Once again, Cushman doesn’t leave the smallest of stones unturned. He begins his exhaustive book by fleshing out the pre-Lost in Space career of producer/ director Irwin Allen, most notably his films released throughout the 1950s. One spotlighted film, naturally, is Voyage to the Bottom of the Sea which Allen re-imagined into his first sci fi television series. Of course, Cushman gives each of the main stars of Lost in Space the same in-depth treatment, as when he offers a detailed history of June Lockhart’s years on Lassie and an even more detailed review of Guy Williams tenure as Zorro, including the ratings numbers for the show’s run, comparing it to its competition on other networks.

Cushman demonstrates how workaholic Allen saw himself as a P.T. Barnum figure who offered escapist sci fi full of action and spectacle without the more cerebral tones of The Twilight Zone, The Outer Limits, or Star Trek.  Still, many of Lost in Space’s better episodes bordered on being morality tales or fables. When Cushman dives into his title subject, the minutia continues when he provides a day-by-day history of the show’s pre-production, filming, and post-production. He provides the contributions of each director, writer, and many of the guest stars. He shares the cost for each episode, including the overruns. He presents the often bizarre notes from network censors. It’s hard to believe that, in those days, the thought of two adults, even a married couple, showing more than casual affection on television could arouse fears in the CBS Standards and Practices office that children could be disturbed by any such displays. In fact, the Standards censors seemed preoccupied with anything and everything that might disturb a child. 

Cushman provides no shortage of announcements and commentary culled from trade periodicals, especially Variety, and a wealth of reviews from national newspapers.   Week by week, we see how Lost in Space fared against its competition during its first year, which was ABC’s The Adventures of Ozzie and Harriet and  The Patty Duke Show   and NBC’s The Virginian. That was until a little hit called Batman took over the Nelson family’s ABC time slot at 7:30 on Wednesdays.

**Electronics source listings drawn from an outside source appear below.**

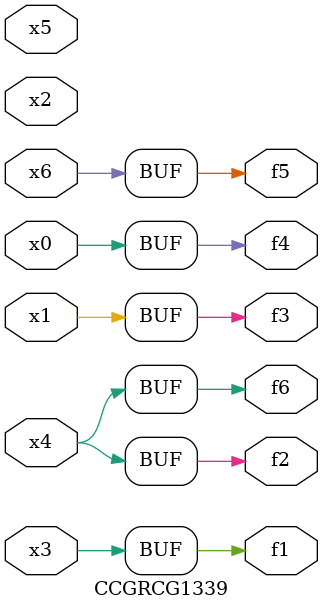
<source format=v>
module CCGRCG1339(
	input x0, x1, x2, x3, x4, x5, x6,
	output f1, f2, f3, f4, f5, f6
);
	assign f1 = x3;
	assign f2 = x4;
	assign f3 = x1;
	assign f4 = x0;
	assign f5 = x6;
	assign f6 = x4;
endmodule

</source>
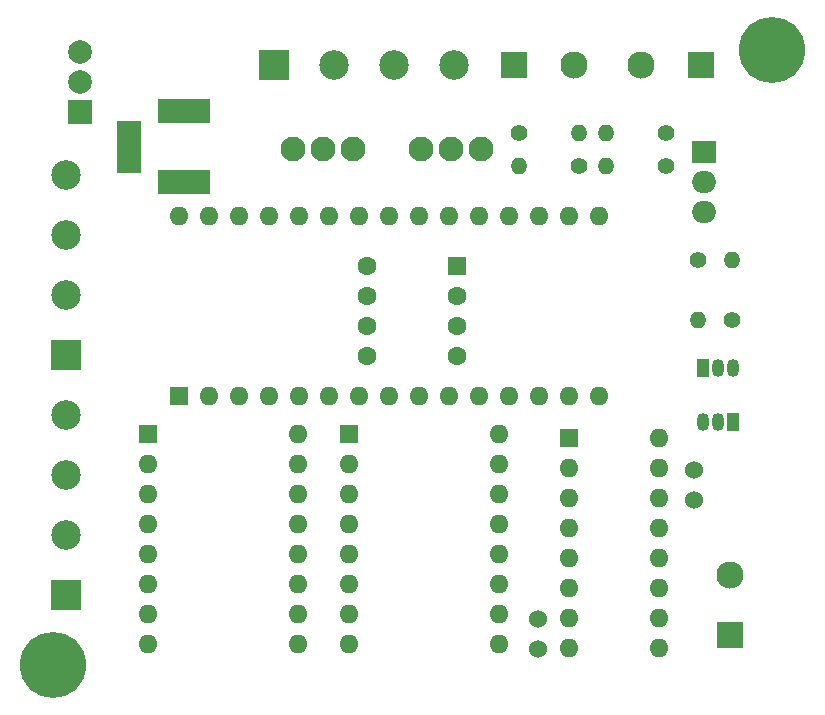
<source format=gbr>
%TF.GenerationSoftware,KiCad,Pcbnew,(5.1.9-0-10_14)*%
%TF.CreationDate,2021-04-17T23:10:34-04:00*%
%TF.ProjectId,BioreactorPCB,42696f72-6561-4637-946f-725043422e6b,rev?*%
%TF.SameCoordinates,Original*%
%TF.FileFunction,Soldermask,Bot*%
%TF.FilePolarity,Negative*%
%FSLAX46Y46*%
G04 Gerber Fmt 4.6, Leading zero omitted, Abs format (unit mm)*
G04 Created by KiCad (PCBNEW (5.1.9-0-10_14)) date 2021-04-17 23:10:34*
%MOMM*%
%LPD*%
G01*
G04 APERTURE LIST*
%ADD10O,1.600000X1.600000*%
%ADD11R,1.600000X1.600000*%
%ADD12C,5.600000*%
%ADD13C,2.010000*%
%ADD14R,2.010000X2.010000*%
%ADD15O,1.400000X1.400000*%
%ADD16C,1.400000*%
%ADD17R,1.050000X1.500000*%
%ADD18O,1.050000X1.500000*%
%ADD19C,1.600000*%
%ADD20O,2.000000X1.905000*%
%ADD21R,2.000000X1.905000*%
%ADD22C,2.500000*%
%ADD23R,2.500000X2.500000*%
%ADD24C,2.300000*%
%ADD25R,2.200000X2.200000*%
%ADD26R,4.500000X2.000000*%
%ADD27R,2.000000X4.500000*%
%ADD28C,2.100000*%
%ADD29C,1.524000*%
G04 APERTURE END LIST*
D10*
%TO.C,A2*%
X115860000Y-74460000D03*
X115860000Y-89700000D03*
X80300000Y-74460000D03*
X113320000Y-89700000D03*
X82840000Y-74460000D03*
X110780000Y-89700000D03*
X85380000Y-74460000D03*
X108240000Y-89700000D03*
X87920000Y-74460000D03*
X105700000Y-89700000D03*
X90460000Y-74460000D03*
X103160000Y-89700000D03*
X93000000Y-74460000D03*
X100620000Y-89700000D03*
X95540000Y-74460000D03*
X98080000Y-89700000D03*
X98080000Y-74460000D03*
X95540000Y-89700000D03*
X100620000Y-74460000D03*
X93000000Y-89700000D03*
X103160000Y-74460000D03*
X90460000Y-89700000D03*
X105700000Y-74460000D03*
X87920000Y-89700000D03*
X108240000Y-74460000D03*
X85380000Y-89700000D03*
X110780000Y-74460000D03*
X82840000Y-89700000D03*
X113320000Y-74460000D03*
D11*
X80300000Y-89700000D03*
%TD*%
D12*
%TO.C,REF\u002A\u002A*%
X69650000Y-112500000D03*
%TD*%
D13*
%TO.C,Q3*%
X71950000Y-60570000D03*
X71950000Y-63110000D03*
D14*
X71950000Y-65650000D03*
%TD*%
D12*
%TO.C,REF\u002A\u002A*%
X130550000Y-60450000D03*
%TD*%
D15*
%TO.C,R4*%
X116520000Y-67500000D03*
D16*
X121600000Y-67500000D03*
%TD*%
D15*
%TO.C,R3*%
X116520000Y-70300000D03*
D16*
X121600000Y-70300000D03*
%TD*%
D15*
%TO.C,R2*%
X109120000Y-70300000D03*
D16*
X114200000Y-70300000D03*
%TD*%
D15*
%TO.C,R1*%
X114230000Y-67500000D03*
D16*
X109150000Y-67500000D03*
%TD*%
D15*
%TO.C,R6*%
X124300000Y-83312000D03*
D16*
X124300000Y-78232000D03*
%TD*%
D15*
%TO.C,R5*%
X127200000Y-78220000D03*
D16*
X127200000Y-83300000D03*
%TD*%
D17*
%TO.C,U3*%
X124700000Y-87400000D03*
D18*
X127240000Y-87400000D03*
X125970000Y-87400000D03*
%TD*%
D10*
%TO.C,U2*%
X121020000Y-93300000D03*
X113400000Y-111080000D03*
X121020000Y-95840000D03*
X113400000Y-108540000D03*
X121020000Y-98380000D03*
X113400000Y-106000000D03*
X121020000Y-100920000D03*
X113400000Y-103460000D03*
X121020000Y-103460000D03*
X113400000Y-100920000D03*
X121020000Y-106000000D03*
X113400000Y-98380000D03*
X121020000Y-108540000D03*
X113400000Y-95840000D03*
X121020000Y-111080000D03*
D11*
X113400000Y-93300000D03*
%TD*%
D19*
%TO.C,U1*%
X96290000Y-78700000D03*
X96290000Y-81240000D03*
X96290000Y-83780000D03*
X96290000Y-86320000D03*
X103910000Y-86320000D03*
X103910000Y-83780000D03*
X103910000Y-81240000D03*
D11*
X103910000Y-78700000D03*
%TD*%
D20*
%TO.C,Q2*%
X124800000Y-74180000D03*
X124800000Y-71640000D03*
D21*
X124800000Y-69100000D03*
%TD*%
D17*
%TO.C,Q1*%
X127254000Y-91900000D03*
D18*
X124714000Y-91900000D03*
X125984000Y-91900000D03*
%TD*%
D22*
%TO.C,J9*%
X70770000Y-71030000D03*
X70770000Y-76110000D03*
X70770000Y-81190000D03*
D23*
X70770000Y-86270000D03*
%TD*%
D22*
%TO.C,J8*%
X103610000Y-61700000D03*
X98530000Y-61700000D03*
X93450000Y-61700000D03*
D23*
X88370000Y-61700000D03*
%TD*%
D22*
%TO.C,J7*%
X70770000Y-91360000D03*
X70770000Y-96440000D03*
X70770000Y-101520000D03*
D23*
X70770000Y-106600000D03*
%TD*%
D24*
%TO.C,J6*%
X119420000Y-61700000D03*
D25*
X124500000Y-61700000D03*
%TD*%
D24*
%TO.C,J5*%
X113780000Y-61700000D03*
D25*
X108700000Y-61700000D03*
%TD*%
D26*
%TO.C,J4*%
X80770000Y-65640000D03*
X80770000Y-71640000D03*
D27*
X76070000Y-68640000D03*
%TD*%
D24*
%TO.C,J3*%
X127000000Y-104902000D03*
D25*
X127000000Y-109982000D03*
%TD*%
D28*
%TO.C,J2*%
X95090000Y-68850000D03*
X92550000Y-68850000D03*
X90010000Y-68850000D03*
%TD*%
%TO.C,J1*%
X105930000Y-68850000D03*
X103390000Y-68850000D03*
X100850000Y-68850000D03*
%TD*%
D29*
%TO.C,C2*%
X110700000Y-111140000D03*
X110700000Y-108600000D03*
%TD*%
%TO.C,C1*%
X123952000Y-98540000D03*
X123952000Y-96000000D03*
%TD*%
D10*
%TO.C,A3*%
X90450000Y-92950000D03*
X77750000Y-110730000D03*
X90450000Y-95490000D03*
X77750000Y-108190000D03*
X90450000Y-98030000D03*
X77750000Y-105650000D03*
X90450000Y-100570000D03*
X77750000Y-103110000D03*
X90450000Y-103110000D03*
X77750000Y-100570000D03*
X90450000Y-105650000D03*
X77750000Y-98030000D03*
X90450000Y-108190000D03*
X77750000Y-95490000D03*
X90450000Y-110730000D03*
D11*
X77750000Y-92950000D03*
%TD*%
D10*
%TO.C,A1*%
X107450000Y-92950000D03*
X94750000Y-110730000D03*
X107450000Y-95490000D03*
X94750000Y-108190000D03*
X107450000Y-98030000D03*
X94750000Y-105650000D03*
X107450000Y-100570000D03*
X94750000Y-103110000D03*
X107450000Y-103110000D03*
X94750000Y-100570000D03*
X107450000Y-105650000D03*
X94750000Y-98030000D03*
X107450000Y-108190000D03*
X94750000Y-95490000D03*
X107450000Y-110730000D03*
D11*
X94750000Y-92950000D03*
%TD*%
M02*

</source>
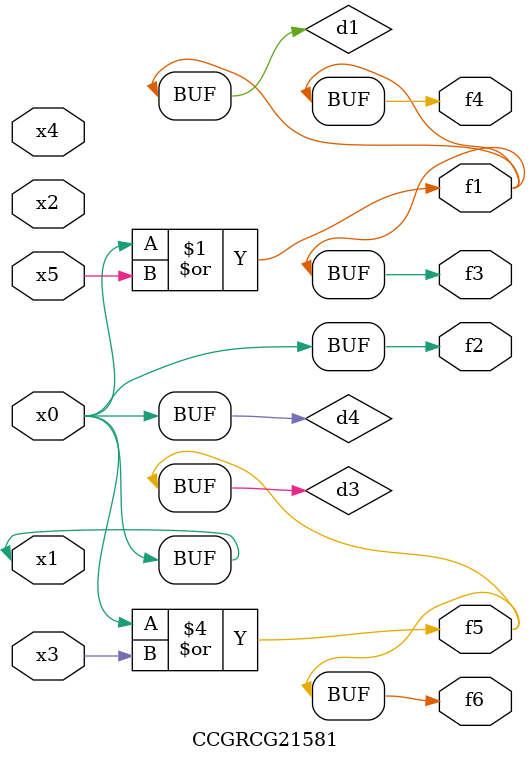
<source format=v>
module CCGRCG21581(
	input x0, x1, x2, x3, x4, x5,
	output f1, f2, f3, f4, f5, f6
);

	wire d1, d2, d3, d4;

	or (d1, x0, x5);
	xnor (d2, x1, x4);
	or (d3, x0, x3);
	buf (d4, x0, x1);
	assign f1 = d1;
	assign f2 = d4;
	assign f3 = d1;
	assign f4 = d1;
	assign f5 = d3;
	assign f6 = d3;
endmodule

</source>
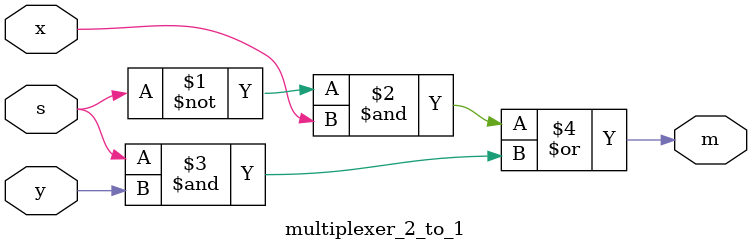
<source format=v>
`timescale 1ns / 1ps


module multiplexer_2_to_1(
    input x,
    input y,
    input s,
    output m
    );
    
    assign m = (~s & x) | (s & y);
endmodule

</source>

But the book is far more than a compilation and synthesis of documents and figures. We also get insights into the creative process, as in showing how actor Jonathan Harris, who played evil Doctor Zachary Smith,    helped altar and shape his dialogue in the show as well as adding a needed comic dimension to his character. 

 
Clearly, only a diehard fan base will want to read this Authorized Biography from cover to cover.           Other readers, such as TV sci fi fans or those curious about television history or production, would likely enjoy skimming through the sections that focus on discussions of their area of interest.    All libraries should absolutely shelve this book. All readers should enjoy the bounty of photographs that, on their own, make the book worth the price of admission. And this is but volume one—the first of three.